The league's board of governors has approved rules changes for the upcoming season that apply to deliberate fouls that occur away from plays.
"We had a discussion about so-called 'Hack-a-Shaq'. We adopted a new rule there. I would say it is not everything that some people were looking for us to do and it was a compromise," NBA commissioner Adam Silver said.
With teams using the strategy to foul poor free throw shooters like the Los Angeles Clippers' DeAndre Jordan or the Detroit Pistons' Andre Drummond, the NBA has decided to extend the current rule for away-from-the-play fouls applicable to the final two minutes of the fourth quarter and any overtime to the last two minutes of each period.

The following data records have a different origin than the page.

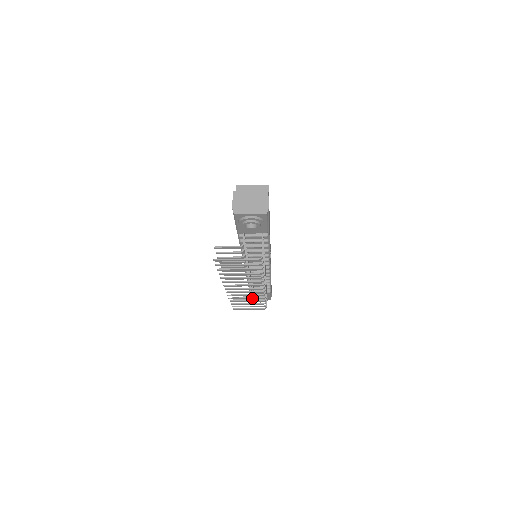
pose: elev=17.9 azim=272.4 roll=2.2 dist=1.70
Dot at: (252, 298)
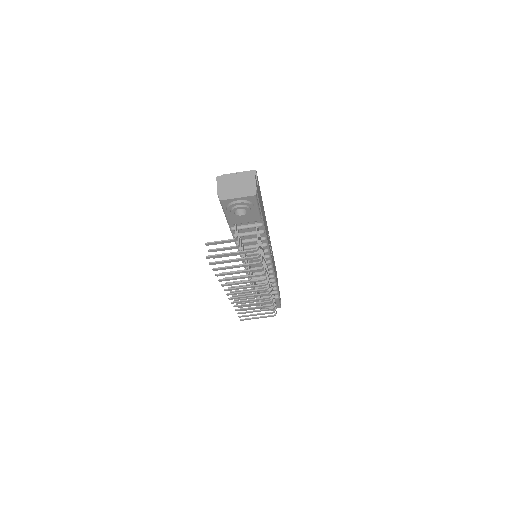
Dot at: (258, 303)
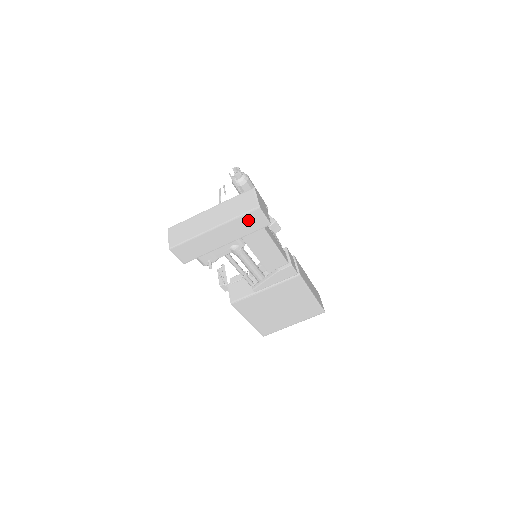
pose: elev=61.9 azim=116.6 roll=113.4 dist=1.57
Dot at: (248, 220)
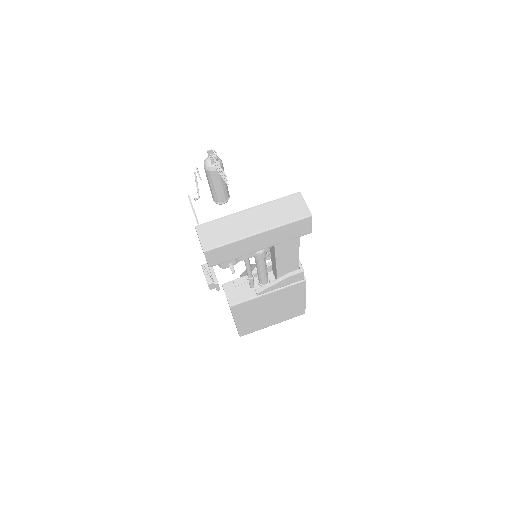
Dot at: (294, 227)
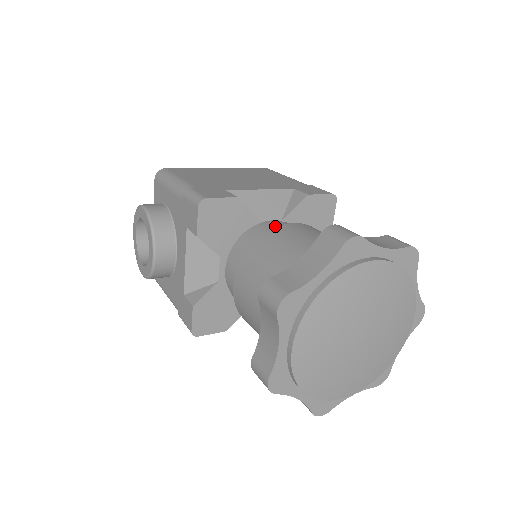
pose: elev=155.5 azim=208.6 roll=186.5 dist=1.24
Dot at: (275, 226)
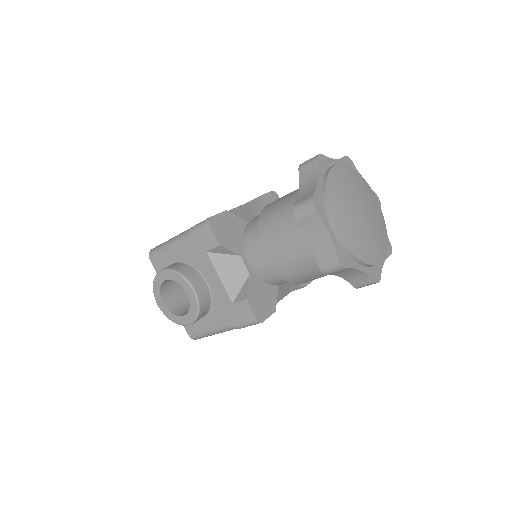
Dot at: occluded
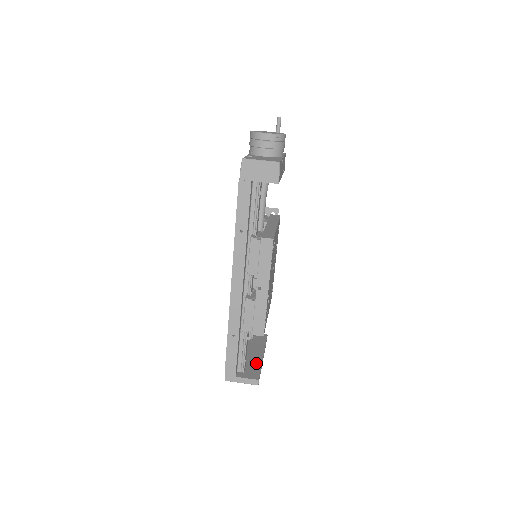
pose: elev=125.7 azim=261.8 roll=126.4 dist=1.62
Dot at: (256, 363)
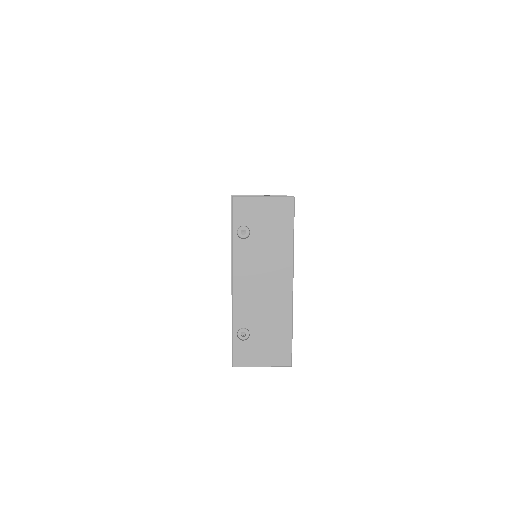
Dot at: occluded
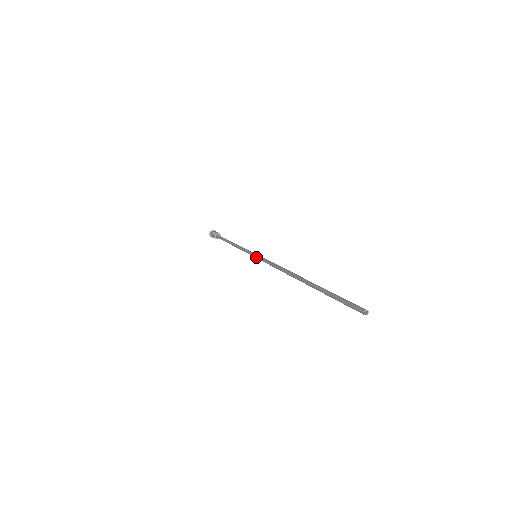
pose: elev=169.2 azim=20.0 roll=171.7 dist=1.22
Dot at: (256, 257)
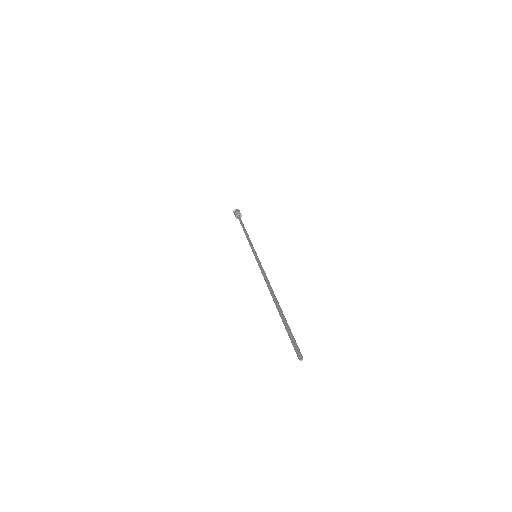
Dot at: (256, 259)
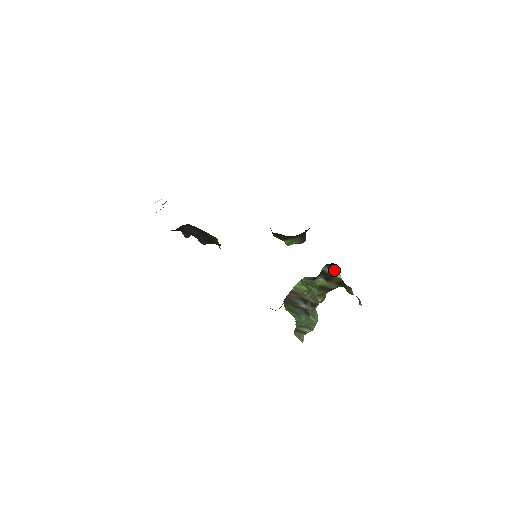
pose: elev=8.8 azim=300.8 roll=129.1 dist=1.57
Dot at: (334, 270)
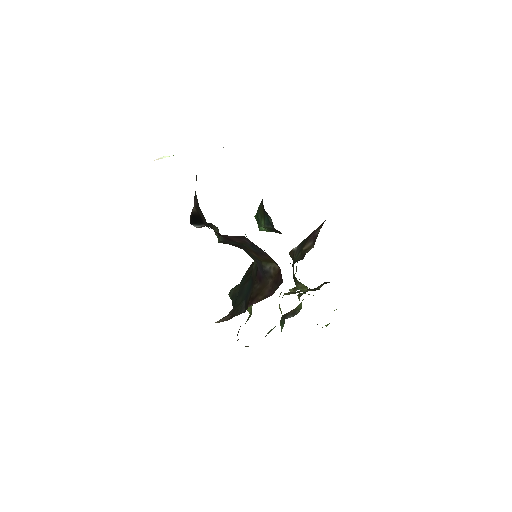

On inbounds situations, any defensive foul that occurs before the inbounder releases the ball will be whistled in "the same fashion as an away-from-the-play foul committed during the last two minutes of any period (i.e., one free throw and possession of the ball)."
Silver said the new rules will reduce "roughly 45 percent of the incidents of the away-from-the-play fouls right now."